EXTRACT PROVIDED
--- --- ---

When I cannot fully understand a parable or a concept in Scripture, I have learned to do a simple thing, and it makes all the difference to me as I read and try to walk out this life in Christ.
To this day, as I mentioned yesterday, I have not heard the parable of the Wise and Foolish Virgins explained to my complete satisfaction. It perplexes me, “These ten, are they believers, and is Jesus saying some will be left outside?” That does not ride up front with “Once saved, always saved,” and to make matters worse, they did all have lamps and they all had oil in them. If the oil represents the Holy Spirit, as is most often suggested, did they run out of the Spirit? Did they burn up all they had of Him?
You see. Something just does not seem quite right.
And in the next words, the next story Jesus told: all the servants were given talents to use, to invest. Now, here we are given a bit more clarification. This servant did not squander what he had been given, he just did not bring any increase to his Master. He kept safe what he had been given, but no fruit was born, and fruit-bearing matters to God. Worse yet, of course, the servant bore no fruit because he was afraid of his Master, afraid to take a risk, afraid to try.
The Virgins fell asleep, the good servants worked and invested what they had been given. The Wise Virgins were not commended for their increase, but that they still had enough, and they did not dare to share what they had, lest they run out.
Thoroughly confused? These parables are told as if they relate to one another. In both, there is an awful shutting out of some, even into darkness.
And then … and then … Jesus follows these two tales with the account of the sheep and the goats, and He gets specific: “When the Son of Man comes in his glory, and all the angels with him, he will sit on his glorious throne. All the nations will be gathered before him, and he will separate the people one from another as a shepherd separates the sheep from the goats …”
These are the things that I can see, when nothing else is fully understood:
- Those who will be taken in with the Bridegroom when he comes are those whose lamps are burning.
- To this end, Jesus said specifically, “Keep watch; you do not know the day or the hour.”
- I know that He told us to take stock of our faith, to make sure we are “in the faith”… Examine yourselves, to see whether you are in the faith. Test yourselves. Or do you not realize this about yourselves, that Jesus Christ is in you?—unless indeed you fail to meet the test! (1 Corinthians 13:5)
- I know that I can keep watch over my own soul to see if in all things and at all times that I am living in and living out the faith I have been given; of that I do not wish to run dry!
- Although I do not know if the “talents” are talents or something else, but I do know that with all I’ve been given, I am meant to live to the increase of God’s kingdom. Talents and abilities, yes. Spiritual gifts, yes. Human strength, yes. His strength, yes! Hope, yes! Faith, yes!
- All of it, all that I have and all that I am, is the Master’s, and to live in fear of making a mistake, or refusing to live as a human because He is divine, because He harvests where he has not sown and gathers where he has not scattered seed, is to risk all I have been given.

--- --- ---

GIVEN INFORMATION
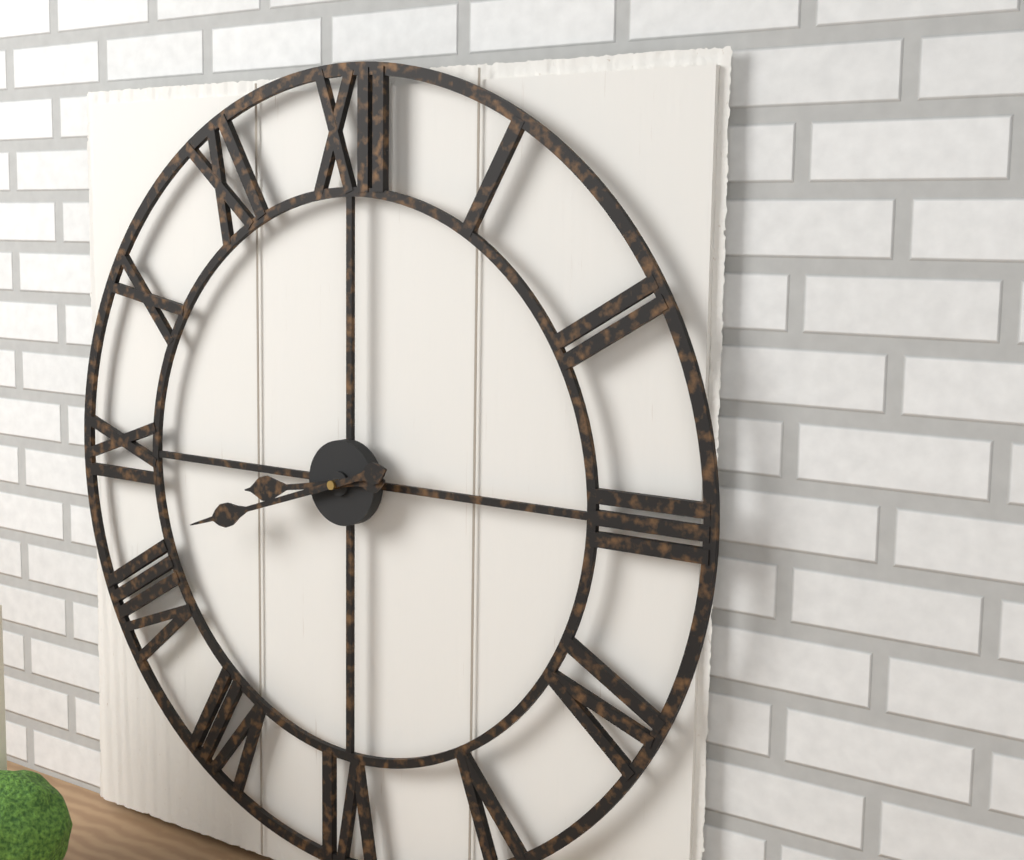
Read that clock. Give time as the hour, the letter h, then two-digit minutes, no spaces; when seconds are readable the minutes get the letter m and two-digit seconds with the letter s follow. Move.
8h42
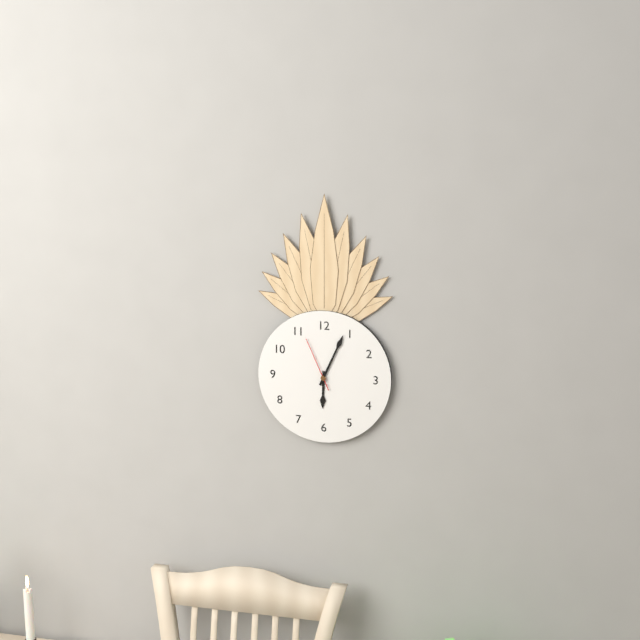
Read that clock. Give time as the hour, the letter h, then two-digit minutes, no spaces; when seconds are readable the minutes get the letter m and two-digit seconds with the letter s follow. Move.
6h04m56s
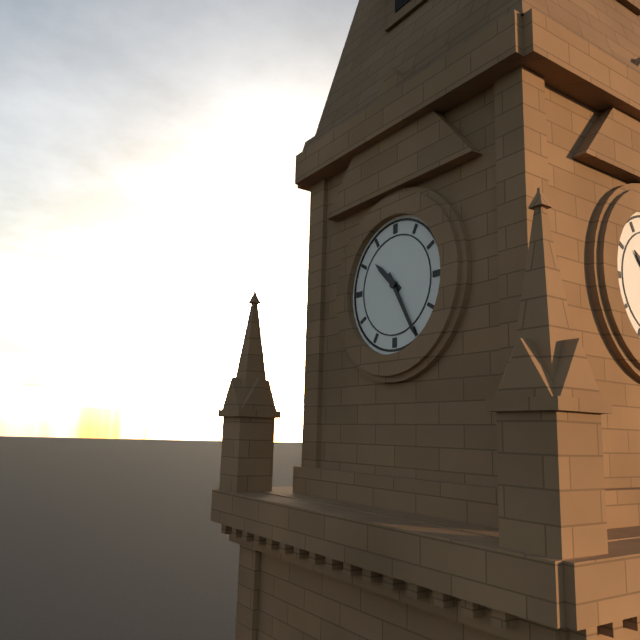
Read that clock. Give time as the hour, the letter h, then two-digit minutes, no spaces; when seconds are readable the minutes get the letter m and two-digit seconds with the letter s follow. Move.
10h25
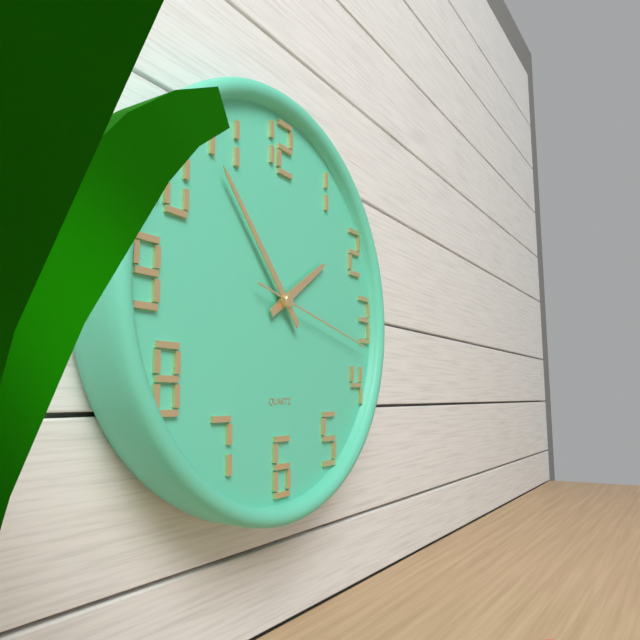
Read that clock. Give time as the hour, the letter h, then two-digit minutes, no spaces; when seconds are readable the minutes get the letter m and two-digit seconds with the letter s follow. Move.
1h53m17s
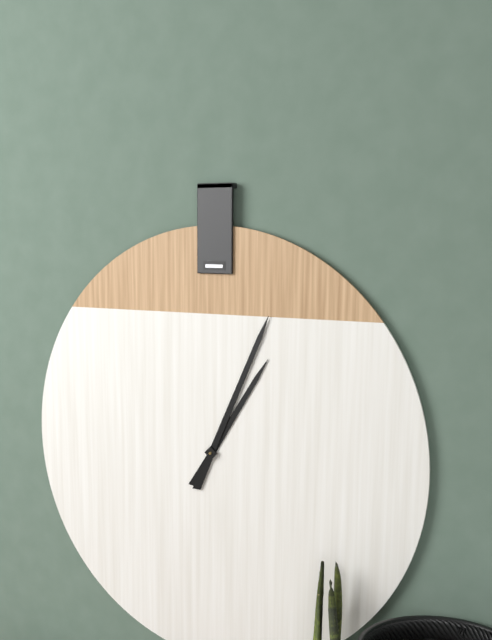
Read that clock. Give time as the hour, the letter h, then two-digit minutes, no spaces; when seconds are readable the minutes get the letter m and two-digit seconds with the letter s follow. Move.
1h04
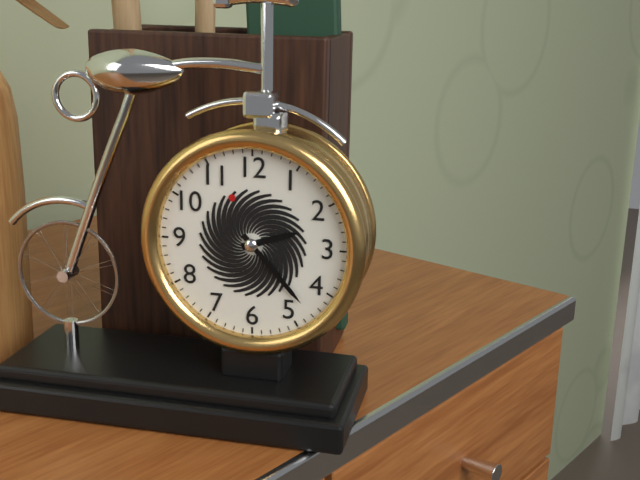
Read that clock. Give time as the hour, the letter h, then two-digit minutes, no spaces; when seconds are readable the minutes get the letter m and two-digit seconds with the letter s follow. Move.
2h23
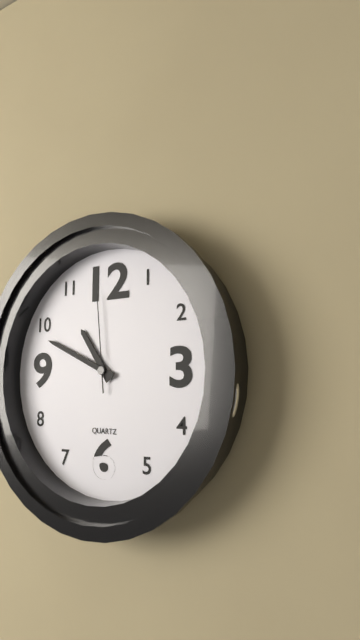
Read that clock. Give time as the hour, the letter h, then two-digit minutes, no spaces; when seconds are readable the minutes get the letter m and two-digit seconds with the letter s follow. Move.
10h49m59s
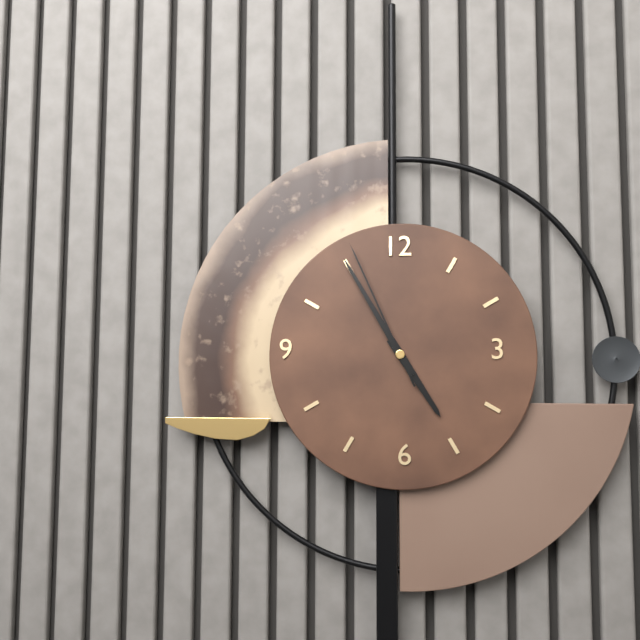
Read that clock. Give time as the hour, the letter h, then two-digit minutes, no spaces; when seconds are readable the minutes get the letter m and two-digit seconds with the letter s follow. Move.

--- --- ---

ACTIONS TO TAKE
1. In the reflection on the parables, what does the oil in the virgins' lamps most often represent?
2. Retype the passage from the reflection on the parables, starting at "When I cannot" and ending at "seem quite right.".

RESULTS FOR THE EXERCISE
1. The oil most often represents the Holy Spirit.

2.
When I cannot fully understand a parable or a concept in Scripture, I have learned to do a simple thing, and it makes all the difference to me as I read and try to walk out this life in Christ.
To this day, as I mentioned yesterday, I have not heard the parable of the Wise and Foolish Virgins explained to my complete satisfaction. It perplexes me, “These ten, are they believers, and is Jesus saying some will be left outside?” That does not ride up front with “Once saved, always saved,” and to make matters worse, they did all have lamps and they all had oil in them. If the oil represents the Holy Spirit, as is most often suggested, did they run out of the Spirit? Did they burn up all they had of Him?
You see. Something just does not seem quite right.